(Task inputs begins)
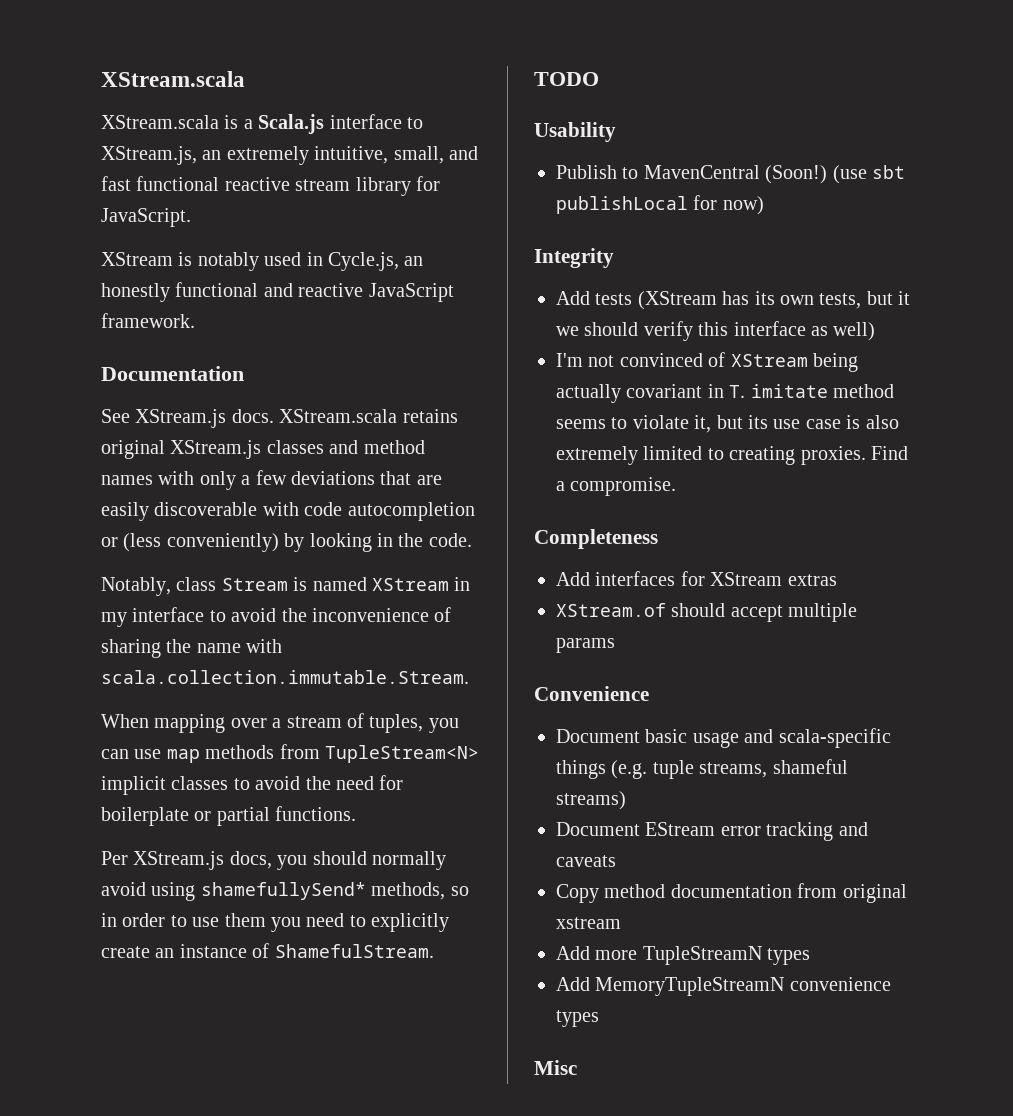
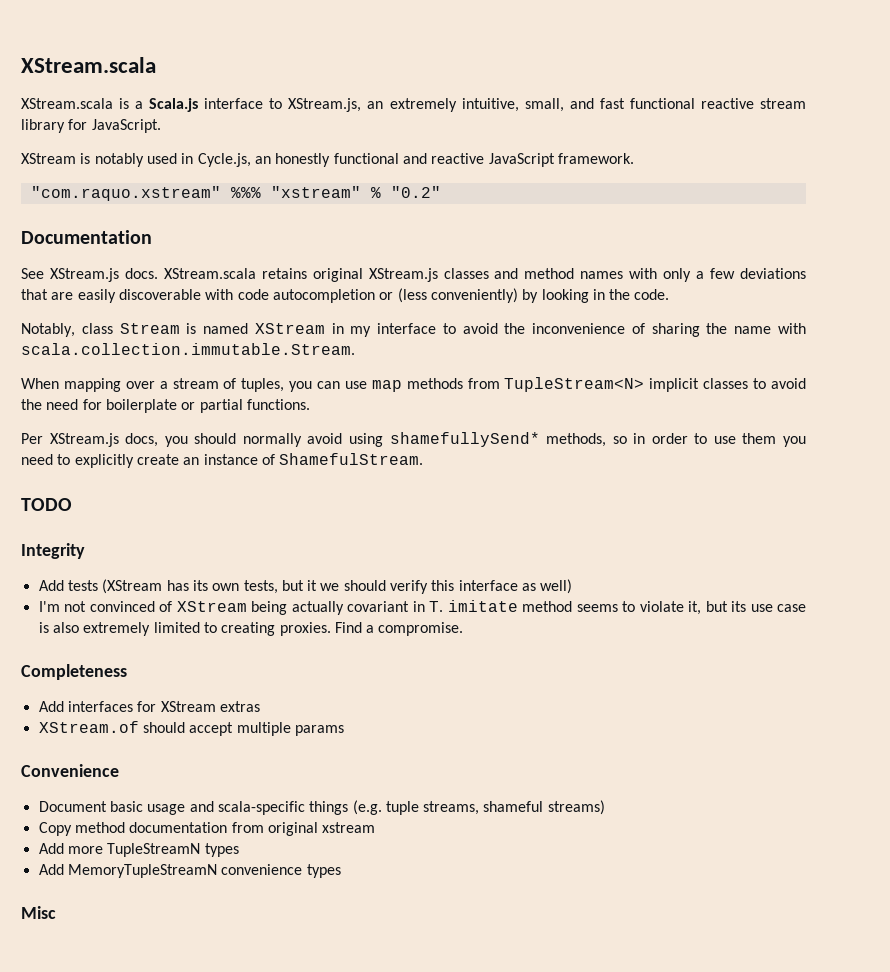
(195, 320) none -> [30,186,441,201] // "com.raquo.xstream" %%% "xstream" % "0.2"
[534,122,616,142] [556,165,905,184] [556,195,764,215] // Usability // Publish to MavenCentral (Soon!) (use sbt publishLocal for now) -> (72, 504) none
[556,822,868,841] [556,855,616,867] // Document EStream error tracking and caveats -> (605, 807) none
(Task inputs ends)
(Task inputs begins)
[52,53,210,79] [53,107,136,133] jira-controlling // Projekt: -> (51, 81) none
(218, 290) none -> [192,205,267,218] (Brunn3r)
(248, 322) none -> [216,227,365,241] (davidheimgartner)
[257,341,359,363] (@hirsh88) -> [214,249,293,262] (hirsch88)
(Task inputs ends)
— What the exercise asks —
Read the records above. Show each line that has the string "none".

— Response to this exercise —
(195, 320) none -> [30,186,441,201] // "com.raquo.xstream" %%% "xstream" % "0.2"
[534,122,616,142] [556,165,905,184] [556,195,764,215] // Usability // Publish to MavenCentral (Soon!) (use sbt publishLocal for now) -> (72, 504) none
[556,822,868,841] [556,855,616,867] // Document EStream error tracking and caveats -> (605, 807) none
[52,53,210,79] [53,107,136,133] jira-controlling // Projekt: -> (51, 81) none
(218, 290) none -> [192,205,267,218] (Brunn3r)
(248, 322) none -> [216,227,365,241] (davidheimgartner)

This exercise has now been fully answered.